(DATASET begins)

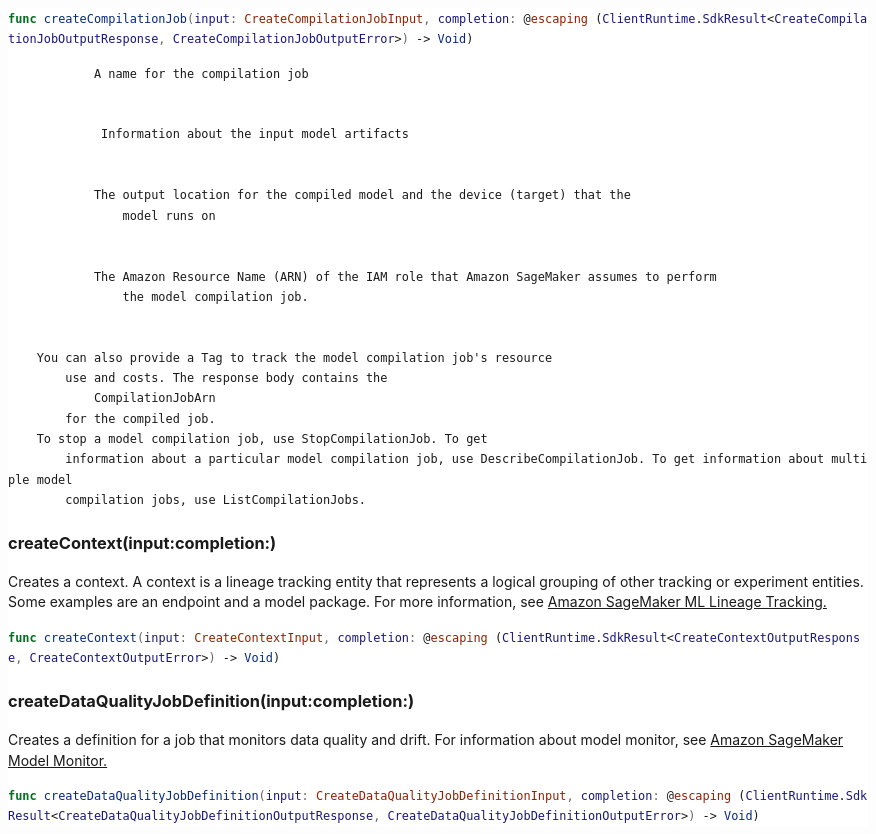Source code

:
 ``` swift
func createCompilationJob(input: CreateCompilationJobInput, completion: @escaping (ClientRuntime.SdkResult<CreateCompilationJobOutputResponse, CreateCompilationJobOutputError>) -> Void)
```

``` 
            A name for the compilation job


             Information about the input model artifacts


            The output location for the compiled model and the device (target) that the
                model runs on


            The Amazon Resource Name (ARN) of the IAM role that Amazon SageMaker assumes to perform
                the model compilation job.


    You can also provide a Tag to track the model compilation job's resource
        use and costs. The response body contains the
            CompilationJobArn
        for the compiled job.
    To stop a model compilation job, use StopCompilationJob. To get
        information about a particular model compilation job, use DescribeCompilationJob. To get information about multiple model
        compilation jobs, use ListCompilationJobs.
```

### createContext(input:​completion:​)

Creates a context. A context is a lineage tracking entity that
represents a logical grouping of other tracking or experiment entities. Some examples are
an endpoint and a model package. For more information, see
<a href="https:​//docs.aws.amazon.com/sagemaker/latest/dg/lineage-tracking.html">Amazon SageMaker
ML Lineage Tracking.

``` swift
func createContext(input: CreateContextInput, completion: @escaping (ClientRuntime.SdkResult<CreateContextOutputResponse, CreateContextOutputError>) -> Void)
```

### createDataQualityJobDefinition(input:​completion:​)

Creates a definition for a job that monitors data quality and drift. For information
about model monitor, see <a href="https:​//docs.aws.amazon.com/sagemaker/latest/dg/model-monitor.html">Amazon SageMaker Model Monitor.

``` swift
func createDataQualityJobDefinition(input: CreateDataQualityJobDefinitionInput, completion: @escaping (ClientRuntime.SdkResult<CreateDataQualityJobDefinitionOutputResponse, CreateDataQualityJobDefinitionOutputError>) -> Void)
```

(DATASET ends)

- WHAT THE TASK REQUIRES
Output, from the data above, the lines from the line with "represents a logical" to the line with "Creates a definition" exactly as they stand, both ends included and nothing else.

- THE ANSWER
represents a logical grouping of other tracking or experiment entities. Some examples are
an endpoint and a model package. For more information, see
<a href="https:​//docs.aws.amazon.com/sagemaker/latest/dg/lineage-tracking.html">Amazon SageMaker
ML Lineage Tracking.

``` swift
func createContext(input: CreateContextInput, completion: @escaping (ClientRuntime.SdkResult<CreateContextOutputResponse, CreateContextOutputError>) -> Void)
```

### createDataQualityJobDefinition(input:​completion:​)

Creates a definition for a job that monitors data quality and drift. For information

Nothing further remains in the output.